# WHAT YOU HAVE TO DO
Only the text of the records, copied exactly, is wanted; no pictures.

# SOURCE MATERIAL
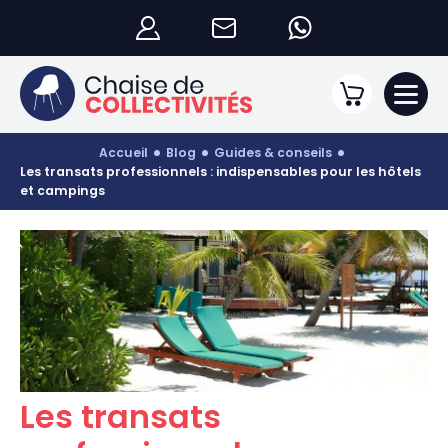
accueil
blog
guides & conseils
les transats professionnels : indispensables pour les hôtels
et campings
Les transats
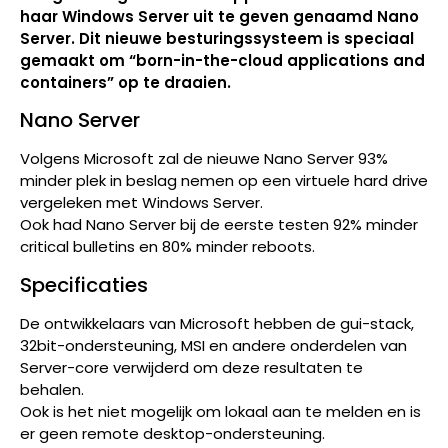
haar Windows Server uit te geven genaamd Nano
Server. Dit nieuwe besturingssysteem is speciaal
gemaakt om “born-in-the-cloud applications and
containers” op te draaien.
Nano Server
Volgens Microsoft zal de nieuwe Nano Server 93%
minder plek in beslag nemen op een virtuele hard drive
vergeleken met Windows Server.
Ook had Nano Server bij de eerste testen 92% minder
critical bulletins en 80% minder reboots.
Specificaties
De ontwikkelaars van Microsoft hebben de gui-stack,
32bit-ondersteuning, MSI en andere onderdelen van
Server-core verwijderd om deze resultaten te
behalen.
Ook is het niet mogelijk om lokaal aan te melden en is
er geen remote desktop-ondersteuning.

# OUTPUT FOR THIS TASK
accueil
blog
guides & conseils
les transats professionnels : indispensables pour les hôtels
et campings
Les transats
haar Windows Server uit te geven genaamd Nano
Server. Dit nieuwe besturingssysteem is speciaal
gemaakt om “born-in-the-cloud applications and
containers” op te draaien.
Nano Server
Volgens Microsoft zal de nieuwe Nano Server 93%
minder plek in beslag nemen op een virtuele hard drive
vergeleken met Windows Server.
Ook had Nano Server bij de eerste testen 92% minder
critical bulletins en 80% minder reboots.
Specificaties
De ontwikkelaars van Microsoft hebben de gui-stack,
32bit-ondersteuning, MSI en andere onderdelen van
Server-core verwijderd om deze resultaten te
behalen.
Ook is het niet mogelijk om lokaal aan te melden en is
er geen remote desktop-ondersteuning.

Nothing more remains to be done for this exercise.